TASK GOAL: For this exercise, repeat the records below exactly and omit every picture.

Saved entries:
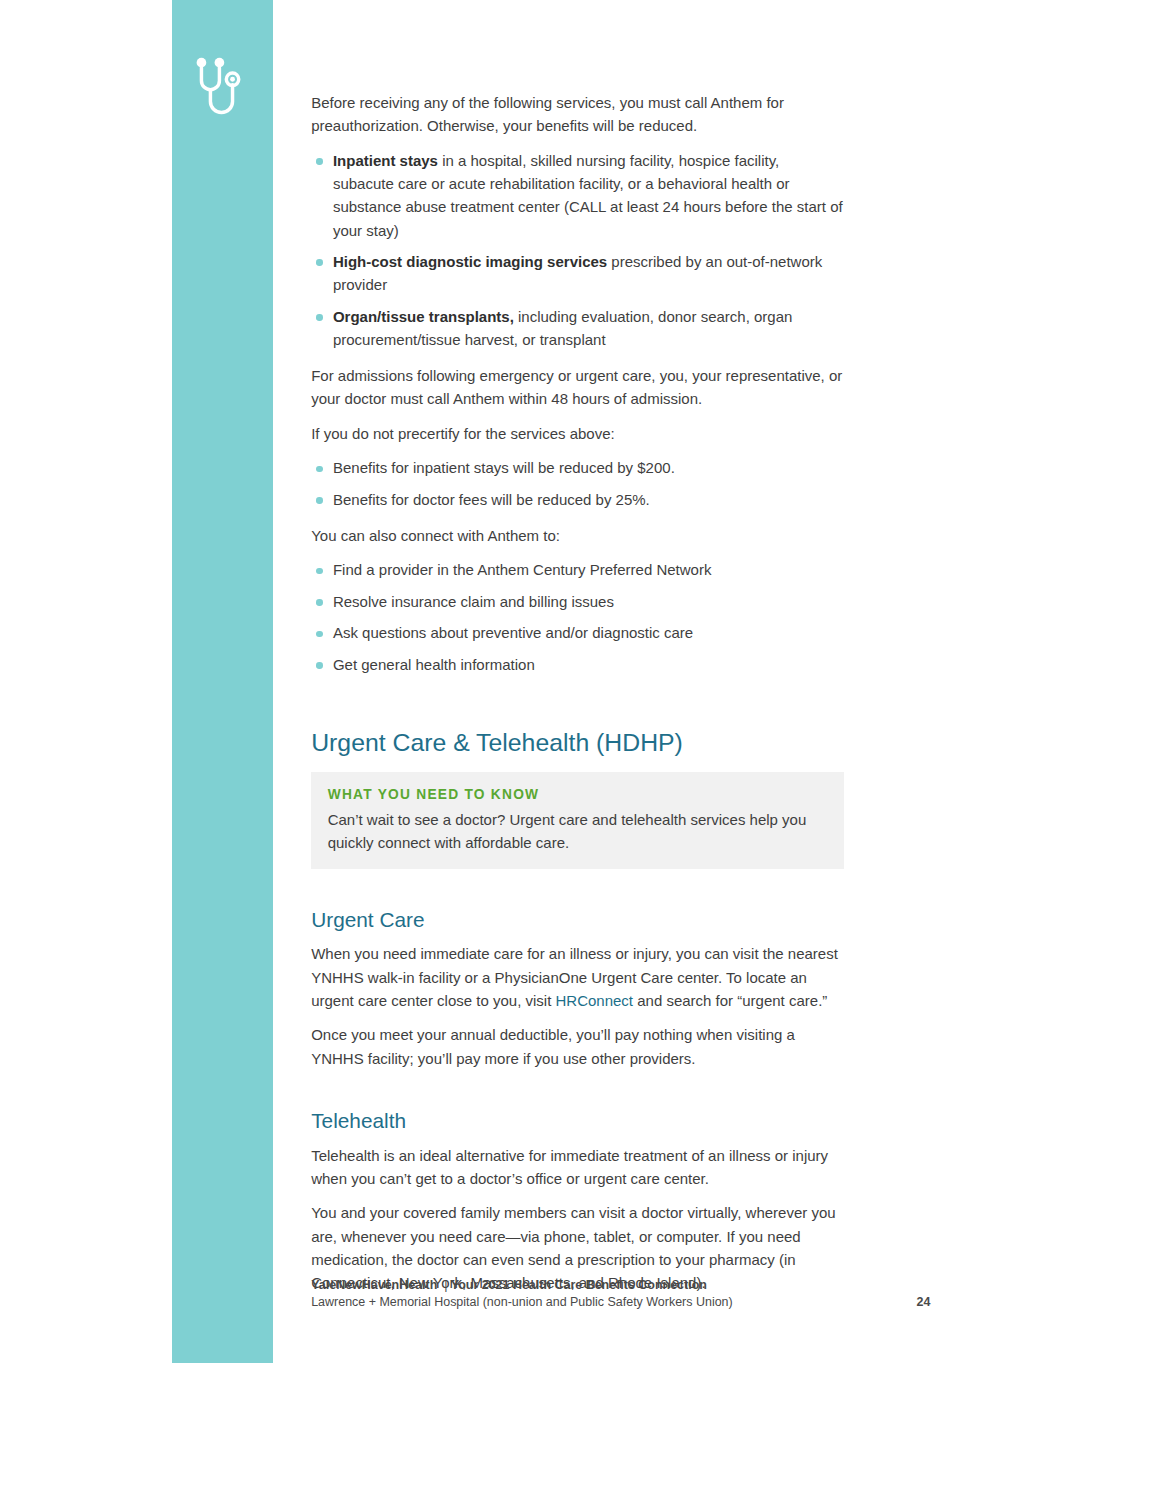Before receiving any of the following services, you must call Anthem for preauthorization. Otherwise, your benefits will be reduced.
Inpatient stays in a hospital, skilled nursing facility, hospice facility, subacute care or acute rehabilitation facility, or a behavioral health or substance abuse treatment center (CALL at least 24 hours before the start of your stay)
High-cost diagnostic imaging services prescribed by an out-of-network provider
Organ/tissue transplants, including evaluation, donor search, organ procurement/tissue harvest, or transplant
For admissions following emergency or urgent care, you, your representative, or your doctor must call Anthem within 48 hours of admission.
If you do not precertify for the services above:
Benefits for inpatient stays will be reduced by $200.
Benefits for doctor fees will be reduced by 25%.
You can also connect with Anthem to:
Find a provider in the Anthem Century Preferred Network
Resolve insurance claim and billing issues
Ask questions about preventive and/or diagnostic care
Get general health information
Urgent Care & Telehealth (HDHP)
What you need to know
Can’t wait to see a doctor? Urgent care and telehealth services help you quickly connect with affordable care.
Urgent Care
When you need immediate care for an illness or injury, you can visit the nearest YNHHS walk-in facility or a PhysicianOne Urgent Care center. To locate an urgent care center close to you, visit HRConnect and search for “urgent care.”
Once you meet your annual deductible, you’ll pay nothing when visiting a YNHHS facility; you’ll pay more if you use other providers.
Telehealth
Telehealth is an ideal alternative for immediate treatment of an illness or injury when you can’t get to a doctor’s office or urgent care center.
You and your covered family members can visit a doctor virtually, wherever you are, whenever you need care—via phone, tablet, or computer. If you need medication, the doctor can even send a prescription to your pharmacy (in Connecticut, New York, Massachusetts, and Rhode Island).
YaleNewHavenHealth | Your 2021 Health Care Benefits Connection
Lawrence + Memorial Hospital (non-union and Public Safety Workers Union)
24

TASK RESULT:
Before receiving any of the following services, you must call Anthem for preauthorization. Otherwise, your benefits will be reduced.
Inpatient stays in a hospital, skilled nursing facility, hospice facility, subacute care or acute rehabilitation facility, or a behavioral health or substance abuse treatment center (CALL at least 24 hours before the start of your stay)
High-cost diagnostic imaging services prescribed by an out-of-network provider
Organ/tissue transplants, including evaluation, donor search, organ procurement/tissue harvest, or transplant
For admissions following emergency or urgent care, you, your representative, or your doctor must call Anthem within 48 hours of admission.
If you do not precertify for the services above:
Benefits for inpatient stays will be reduced by $200.
Benefits for doctor fees will be reduced by 25%.
You can also connect with Anthem to:
Find a provider in the Anthem Century Preferred Network
Resolve insurance claim and billing issues
Ask questions about preventive and/or diagnostic care
Get general health information
Urgent Care & Telehealth (HDHP)
What you need to know
Can’t wait to see a doctor? Urgent care and telehealth services help you quickly connect with affordable care.
Urgent Care
When you need immediate care for an illness or injury, you can visit the nearest YNHHS walk-in facility or a PhysicianOne Urgent Care center. To locate an urgent care center close to you, visit HRConnect and search for “urgent care.”
Once you meet your annual deductible, you’ll pay nothing when visiting a YNHHS facility; you’ll pay more if you use other providers.
Telehealth
Telehealth is an ideal alternative for immediate treatment of an illness or injury when you can’t get to a doctor’s office or urgent care center.
You and your covered family members can visit a doctor virtually, wherever you are, whenever you need care—via phone, tablet, or computer. If you need medication, the doctor can even send a prescription to your pharmacy (in Connecticut, New York, Massachusetts, and Rhode Island).
YaleNewHavenHealth | Your 2021 Health Care Benefits Connection
Lawrence + Memorial Hospital (non-union and Public Safety Workers Union)
24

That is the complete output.